[TEXT EXCERPT Boundary: Start]
Logistic regression analysis was performed to investigate risk factors associated with incomplete resection after ER (Table 4). In multivariate analysis, lesion size 5.1 to 10 mm (odds ratio [OR], 2.3; 95% confidence interval [CI], 1.245–4.203; p=0.008), multiple lesions (OR, 8.3; 95% CI, 1.247–54.774; p=0.029), and retroflexion view during the procedure (OR, 4.0; 95% CI, 1.668–9.615; p=0.002) were associated with incomplete resection after ER. However, the type of ER technique was not.
Long-term outcomes
The mean follow-up period in all patients was 38.6±26.9 months. The mean follow-up period in the incomplete resection group was longer than that in the complete resection group (45.7±29.1 vs. 36.9±26.1 months, p=0.004). During the follow-up period, no local recurrence or distant metastasis was observed, regardless of whether the patient underwent complete tumor removal. No disease-related mortality was observed in either group.
rNETs generally have a favorable prognosis, with a 5-year survival rate of 88.3% for all stages; however, there is still concern about whether to follow up cases with incompletely resected small G1 rNET or proceed with additional endoscopic or surgical management.4,12 Our study was designed to determine whether G1 rNET ≤1 cm with incomplete resection can be managed with a watch-and-wait strategy without the need for salvage treatment, such as further ER or surgery. To the best of our knowledge, this study had a longer follow-up duration than previous studies that have examined this question. In addition, we identified factors associated with incomplete resection after ER. In our study, a lesion size of 5.1 to 10 mm, multiple lesions, and scope position (retroflexion view) were associated with incomplete resection. However, after the removal of the G1 rNET by ER, no recurrence was observed during the follow-up period, regardless of whether the patient underwent complete resection. Moreover, there were no local or distant recurrences during the follow-up period, even in patients with LVI. Interestingly, the mean follow-up period was longer in the incomplete resection group than in the complete resection group.
Among patients with incomplete resection, 2.2% (n=10) were referred to our center for further evaluation and management after undergoing ER at local clinics. Of the ten patients, nine (2.0%) underwent conventional EMR, and only one (0.2%) underwent cold snare polypectomy (CSP). Among the cases of incomplete resection (R1 resection) in our study, two were resected using conventional EMR, and one using CSP. However, follow-up endoscopic biopsy and imaging of the CSP case revealed no residual disease, and histopathological evaluation by an expert pathologist confirmed the absence of remnant tumor cells.
[TEXT EXCERPT Boundary: End]
[GIVEN DATA Boundary: Start]
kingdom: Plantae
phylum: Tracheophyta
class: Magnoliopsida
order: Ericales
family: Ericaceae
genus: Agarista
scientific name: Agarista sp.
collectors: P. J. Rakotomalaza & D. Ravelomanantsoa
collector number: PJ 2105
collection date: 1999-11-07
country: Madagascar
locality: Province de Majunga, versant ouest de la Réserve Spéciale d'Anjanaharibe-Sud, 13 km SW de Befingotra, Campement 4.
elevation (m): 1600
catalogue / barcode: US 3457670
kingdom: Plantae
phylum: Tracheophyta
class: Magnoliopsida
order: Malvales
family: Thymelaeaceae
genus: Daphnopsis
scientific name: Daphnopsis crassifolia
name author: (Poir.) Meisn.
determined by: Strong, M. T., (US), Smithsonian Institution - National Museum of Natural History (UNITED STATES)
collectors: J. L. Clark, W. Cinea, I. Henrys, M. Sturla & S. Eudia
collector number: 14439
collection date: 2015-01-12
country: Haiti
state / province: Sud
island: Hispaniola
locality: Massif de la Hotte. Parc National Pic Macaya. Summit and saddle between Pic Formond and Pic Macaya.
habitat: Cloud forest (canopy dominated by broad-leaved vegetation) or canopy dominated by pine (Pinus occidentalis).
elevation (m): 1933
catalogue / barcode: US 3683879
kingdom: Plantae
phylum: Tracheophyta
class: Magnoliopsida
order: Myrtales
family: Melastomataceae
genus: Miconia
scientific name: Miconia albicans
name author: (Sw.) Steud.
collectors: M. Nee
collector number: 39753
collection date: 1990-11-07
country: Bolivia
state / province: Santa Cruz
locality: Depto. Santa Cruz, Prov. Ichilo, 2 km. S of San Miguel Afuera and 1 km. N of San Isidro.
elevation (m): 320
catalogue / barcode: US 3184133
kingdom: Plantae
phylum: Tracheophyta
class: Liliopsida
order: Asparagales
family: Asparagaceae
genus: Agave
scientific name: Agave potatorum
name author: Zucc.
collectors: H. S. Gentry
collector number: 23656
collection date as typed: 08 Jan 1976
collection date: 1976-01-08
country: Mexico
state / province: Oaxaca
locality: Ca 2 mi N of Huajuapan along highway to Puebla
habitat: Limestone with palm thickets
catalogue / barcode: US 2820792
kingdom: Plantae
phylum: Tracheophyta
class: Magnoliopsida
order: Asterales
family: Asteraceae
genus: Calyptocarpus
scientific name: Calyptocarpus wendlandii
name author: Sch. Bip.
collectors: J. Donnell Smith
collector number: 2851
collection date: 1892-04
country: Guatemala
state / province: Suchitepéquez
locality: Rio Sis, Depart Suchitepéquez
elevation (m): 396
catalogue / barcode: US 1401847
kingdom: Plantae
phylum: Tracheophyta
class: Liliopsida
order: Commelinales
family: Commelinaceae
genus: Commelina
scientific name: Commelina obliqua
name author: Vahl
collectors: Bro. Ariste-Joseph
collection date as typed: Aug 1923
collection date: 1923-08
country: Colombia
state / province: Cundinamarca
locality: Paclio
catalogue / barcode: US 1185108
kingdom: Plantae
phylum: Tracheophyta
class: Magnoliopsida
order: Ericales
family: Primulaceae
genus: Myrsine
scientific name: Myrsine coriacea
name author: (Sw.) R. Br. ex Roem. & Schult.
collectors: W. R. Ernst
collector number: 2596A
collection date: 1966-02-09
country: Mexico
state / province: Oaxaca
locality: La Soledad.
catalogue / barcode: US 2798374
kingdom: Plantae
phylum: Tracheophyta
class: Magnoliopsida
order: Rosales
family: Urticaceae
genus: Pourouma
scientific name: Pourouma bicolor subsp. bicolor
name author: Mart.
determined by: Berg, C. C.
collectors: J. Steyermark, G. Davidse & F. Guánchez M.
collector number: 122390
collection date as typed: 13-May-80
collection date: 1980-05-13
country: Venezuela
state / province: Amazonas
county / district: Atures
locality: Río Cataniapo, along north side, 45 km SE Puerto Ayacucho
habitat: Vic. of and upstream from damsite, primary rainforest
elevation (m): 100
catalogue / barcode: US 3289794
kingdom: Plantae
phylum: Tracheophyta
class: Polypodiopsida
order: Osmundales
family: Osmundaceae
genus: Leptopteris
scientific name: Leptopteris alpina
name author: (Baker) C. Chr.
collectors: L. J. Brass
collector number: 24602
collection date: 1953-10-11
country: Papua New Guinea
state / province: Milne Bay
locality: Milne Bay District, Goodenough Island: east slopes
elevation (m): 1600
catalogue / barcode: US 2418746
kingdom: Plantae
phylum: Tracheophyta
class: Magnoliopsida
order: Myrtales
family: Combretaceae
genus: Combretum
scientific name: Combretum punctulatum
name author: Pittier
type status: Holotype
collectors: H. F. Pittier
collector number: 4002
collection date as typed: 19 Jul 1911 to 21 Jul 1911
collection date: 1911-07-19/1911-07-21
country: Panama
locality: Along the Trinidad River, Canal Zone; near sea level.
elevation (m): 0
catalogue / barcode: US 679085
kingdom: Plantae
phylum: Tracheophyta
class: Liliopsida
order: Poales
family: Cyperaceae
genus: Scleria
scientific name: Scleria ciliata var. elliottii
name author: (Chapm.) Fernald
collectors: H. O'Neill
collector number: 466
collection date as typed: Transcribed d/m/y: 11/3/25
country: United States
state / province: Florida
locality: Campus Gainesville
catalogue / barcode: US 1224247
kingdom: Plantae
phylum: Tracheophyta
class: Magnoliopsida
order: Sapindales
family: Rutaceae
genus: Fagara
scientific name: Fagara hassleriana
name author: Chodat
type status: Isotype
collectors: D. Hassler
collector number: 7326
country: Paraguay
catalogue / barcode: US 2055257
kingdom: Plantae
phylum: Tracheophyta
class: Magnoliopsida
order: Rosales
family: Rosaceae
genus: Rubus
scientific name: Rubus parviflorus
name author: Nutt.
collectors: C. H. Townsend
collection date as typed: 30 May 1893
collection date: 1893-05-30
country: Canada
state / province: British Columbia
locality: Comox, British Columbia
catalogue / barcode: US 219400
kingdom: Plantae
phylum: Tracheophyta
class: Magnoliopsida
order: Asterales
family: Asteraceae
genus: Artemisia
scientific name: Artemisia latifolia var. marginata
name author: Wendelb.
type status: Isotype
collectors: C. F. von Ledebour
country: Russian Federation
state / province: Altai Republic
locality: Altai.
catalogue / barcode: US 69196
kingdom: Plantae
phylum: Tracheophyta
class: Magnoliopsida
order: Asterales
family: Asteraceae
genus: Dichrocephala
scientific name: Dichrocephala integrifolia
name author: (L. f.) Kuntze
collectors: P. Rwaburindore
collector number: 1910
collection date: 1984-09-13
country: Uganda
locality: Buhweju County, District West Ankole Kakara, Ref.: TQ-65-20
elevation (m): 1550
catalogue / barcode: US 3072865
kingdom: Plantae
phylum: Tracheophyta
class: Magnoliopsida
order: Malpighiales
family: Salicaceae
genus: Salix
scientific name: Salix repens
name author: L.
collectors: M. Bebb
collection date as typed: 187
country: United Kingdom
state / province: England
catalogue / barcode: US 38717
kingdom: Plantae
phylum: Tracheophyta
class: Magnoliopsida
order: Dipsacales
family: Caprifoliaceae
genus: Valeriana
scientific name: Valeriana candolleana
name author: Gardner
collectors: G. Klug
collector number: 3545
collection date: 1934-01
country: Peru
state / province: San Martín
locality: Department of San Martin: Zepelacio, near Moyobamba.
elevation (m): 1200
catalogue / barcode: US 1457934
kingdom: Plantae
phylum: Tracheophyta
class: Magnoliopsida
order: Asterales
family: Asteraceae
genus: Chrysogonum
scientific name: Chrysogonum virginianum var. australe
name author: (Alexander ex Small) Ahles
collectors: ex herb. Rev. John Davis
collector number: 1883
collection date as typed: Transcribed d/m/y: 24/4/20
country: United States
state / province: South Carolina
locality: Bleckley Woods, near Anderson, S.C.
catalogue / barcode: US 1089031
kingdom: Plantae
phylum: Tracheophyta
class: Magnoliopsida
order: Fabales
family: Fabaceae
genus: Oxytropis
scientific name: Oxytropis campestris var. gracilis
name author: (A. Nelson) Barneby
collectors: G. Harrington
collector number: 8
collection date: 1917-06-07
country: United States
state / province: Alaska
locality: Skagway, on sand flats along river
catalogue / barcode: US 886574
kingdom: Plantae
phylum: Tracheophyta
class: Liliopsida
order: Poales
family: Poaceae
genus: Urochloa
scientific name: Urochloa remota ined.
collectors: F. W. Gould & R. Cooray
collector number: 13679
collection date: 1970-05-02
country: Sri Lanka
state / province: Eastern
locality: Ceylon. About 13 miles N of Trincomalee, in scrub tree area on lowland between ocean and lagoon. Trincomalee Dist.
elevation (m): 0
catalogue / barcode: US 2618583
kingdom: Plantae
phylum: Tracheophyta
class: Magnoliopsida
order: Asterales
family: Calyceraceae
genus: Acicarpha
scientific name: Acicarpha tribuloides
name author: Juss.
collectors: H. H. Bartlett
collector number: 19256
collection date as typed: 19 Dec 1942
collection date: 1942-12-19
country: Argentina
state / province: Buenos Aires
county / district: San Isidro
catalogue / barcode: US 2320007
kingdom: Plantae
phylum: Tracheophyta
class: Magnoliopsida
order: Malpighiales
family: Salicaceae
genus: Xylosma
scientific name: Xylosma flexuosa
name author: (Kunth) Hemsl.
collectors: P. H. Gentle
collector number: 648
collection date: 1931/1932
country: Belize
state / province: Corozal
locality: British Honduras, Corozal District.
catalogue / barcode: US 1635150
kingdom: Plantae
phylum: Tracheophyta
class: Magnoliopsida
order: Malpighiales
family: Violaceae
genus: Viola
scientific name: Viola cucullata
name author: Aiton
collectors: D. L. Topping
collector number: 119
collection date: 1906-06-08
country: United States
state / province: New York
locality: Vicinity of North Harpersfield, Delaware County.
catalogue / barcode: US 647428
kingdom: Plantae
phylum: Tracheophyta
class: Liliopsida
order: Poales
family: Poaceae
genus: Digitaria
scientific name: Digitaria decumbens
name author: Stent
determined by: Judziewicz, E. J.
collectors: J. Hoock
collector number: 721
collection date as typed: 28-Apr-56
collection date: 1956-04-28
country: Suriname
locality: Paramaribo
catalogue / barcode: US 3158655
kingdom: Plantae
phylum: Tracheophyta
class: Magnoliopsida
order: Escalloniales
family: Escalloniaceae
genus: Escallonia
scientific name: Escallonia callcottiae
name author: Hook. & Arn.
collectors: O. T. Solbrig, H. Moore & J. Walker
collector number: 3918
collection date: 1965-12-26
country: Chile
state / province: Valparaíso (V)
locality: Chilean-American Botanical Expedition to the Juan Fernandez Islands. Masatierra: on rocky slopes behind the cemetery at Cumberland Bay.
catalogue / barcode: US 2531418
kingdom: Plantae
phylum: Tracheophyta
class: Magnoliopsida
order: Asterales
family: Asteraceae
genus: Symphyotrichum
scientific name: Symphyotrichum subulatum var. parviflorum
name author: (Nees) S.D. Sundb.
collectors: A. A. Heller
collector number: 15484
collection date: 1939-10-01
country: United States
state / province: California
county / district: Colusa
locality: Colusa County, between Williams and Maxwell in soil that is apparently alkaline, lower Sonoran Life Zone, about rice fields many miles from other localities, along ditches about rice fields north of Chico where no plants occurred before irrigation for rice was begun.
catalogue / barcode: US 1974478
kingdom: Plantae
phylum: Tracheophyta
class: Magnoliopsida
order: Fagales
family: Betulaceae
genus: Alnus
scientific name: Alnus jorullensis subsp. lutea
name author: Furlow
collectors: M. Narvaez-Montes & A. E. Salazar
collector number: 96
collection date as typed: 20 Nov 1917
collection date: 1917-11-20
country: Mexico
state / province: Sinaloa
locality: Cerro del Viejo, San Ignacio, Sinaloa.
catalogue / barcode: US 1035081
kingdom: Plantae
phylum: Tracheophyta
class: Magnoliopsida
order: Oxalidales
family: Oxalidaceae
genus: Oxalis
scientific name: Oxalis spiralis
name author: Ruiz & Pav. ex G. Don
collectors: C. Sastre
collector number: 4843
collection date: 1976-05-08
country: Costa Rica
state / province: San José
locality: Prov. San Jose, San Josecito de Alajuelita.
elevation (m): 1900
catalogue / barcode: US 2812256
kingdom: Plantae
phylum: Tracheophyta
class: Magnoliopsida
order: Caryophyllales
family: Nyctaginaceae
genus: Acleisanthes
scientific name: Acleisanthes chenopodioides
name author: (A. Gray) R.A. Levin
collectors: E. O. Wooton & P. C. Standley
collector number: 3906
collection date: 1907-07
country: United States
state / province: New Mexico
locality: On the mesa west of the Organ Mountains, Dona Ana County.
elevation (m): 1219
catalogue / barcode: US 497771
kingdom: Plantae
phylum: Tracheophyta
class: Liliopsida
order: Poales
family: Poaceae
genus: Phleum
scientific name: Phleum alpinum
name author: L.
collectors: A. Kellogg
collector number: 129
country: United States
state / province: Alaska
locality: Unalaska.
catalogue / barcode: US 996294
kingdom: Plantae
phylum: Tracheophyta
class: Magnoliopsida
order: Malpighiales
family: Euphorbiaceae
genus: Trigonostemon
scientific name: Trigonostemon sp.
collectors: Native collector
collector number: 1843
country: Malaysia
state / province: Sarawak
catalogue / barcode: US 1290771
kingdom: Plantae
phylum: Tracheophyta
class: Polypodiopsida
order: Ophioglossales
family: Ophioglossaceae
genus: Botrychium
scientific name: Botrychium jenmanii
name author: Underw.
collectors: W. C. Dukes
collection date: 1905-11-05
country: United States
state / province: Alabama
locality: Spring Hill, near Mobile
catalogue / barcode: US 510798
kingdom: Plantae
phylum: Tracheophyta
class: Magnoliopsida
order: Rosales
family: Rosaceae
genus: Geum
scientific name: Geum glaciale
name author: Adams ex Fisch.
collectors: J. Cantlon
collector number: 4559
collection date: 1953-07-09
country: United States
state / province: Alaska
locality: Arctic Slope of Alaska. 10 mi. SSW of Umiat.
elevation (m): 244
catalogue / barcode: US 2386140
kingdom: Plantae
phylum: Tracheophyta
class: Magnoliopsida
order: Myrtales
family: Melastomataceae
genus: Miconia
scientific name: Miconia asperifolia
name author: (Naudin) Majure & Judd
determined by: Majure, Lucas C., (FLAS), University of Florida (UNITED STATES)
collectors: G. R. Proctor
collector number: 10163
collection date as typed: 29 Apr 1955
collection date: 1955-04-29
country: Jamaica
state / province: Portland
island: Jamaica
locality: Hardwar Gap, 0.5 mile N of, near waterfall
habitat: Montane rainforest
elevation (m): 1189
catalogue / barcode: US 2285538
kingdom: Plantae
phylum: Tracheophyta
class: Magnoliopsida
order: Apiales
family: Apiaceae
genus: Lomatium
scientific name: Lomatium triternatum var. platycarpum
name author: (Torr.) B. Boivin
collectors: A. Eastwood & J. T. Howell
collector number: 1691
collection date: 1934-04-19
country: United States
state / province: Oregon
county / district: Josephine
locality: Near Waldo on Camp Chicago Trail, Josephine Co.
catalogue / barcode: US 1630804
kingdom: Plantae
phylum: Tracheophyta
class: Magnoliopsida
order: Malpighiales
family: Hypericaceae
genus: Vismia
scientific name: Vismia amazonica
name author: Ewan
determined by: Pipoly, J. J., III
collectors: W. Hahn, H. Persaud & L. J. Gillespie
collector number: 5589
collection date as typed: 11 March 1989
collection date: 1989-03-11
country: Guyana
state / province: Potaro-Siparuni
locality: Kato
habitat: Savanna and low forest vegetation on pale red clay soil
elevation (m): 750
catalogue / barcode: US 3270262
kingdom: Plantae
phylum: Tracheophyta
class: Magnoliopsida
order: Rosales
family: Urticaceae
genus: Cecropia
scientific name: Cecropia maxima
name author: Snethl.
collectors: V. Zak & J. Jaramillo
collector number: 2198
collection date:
[GIVEN DATA Boundary: End]
■ **TO DO**:
(A) Answer these questions from the rectal tumor text:
(i) What was the mean follow-up period in all patients?
(ii) What 5-year survival rate for all stages does the text give for rNETs?
(iii) Of the ten patients referred from local clinics, how many underwent conventional EMR?
(B) Write out the rectal tumor text from the words "Among patients with" up to and including the words "remnant tumor cells.".

■ **PER-TASK ANSWERS**:
(A)
(i) 38.6±26.9 months
(ii) 88.3%
(iii) Nine

(B)
Among patients with incomplete resection, 2.2% (n=10) were referred to our center for further evaluation and management after undergoing ER at local clinics. Of the ten patients, nine (2.0%) underwent conventional EMR, and only one (0.2%) underwent cold snare polypectomy (CSP). Among the cases of incomplete resection (R1 resection) in our study, two were resected using conventional EMR, and one using CSP. However, follow-up endoscopic biopsy and imaging of the CSP case revealed no residual disease, and histopathological evaluation by an expert pathologist confirmed the absence of remnant tumor cells.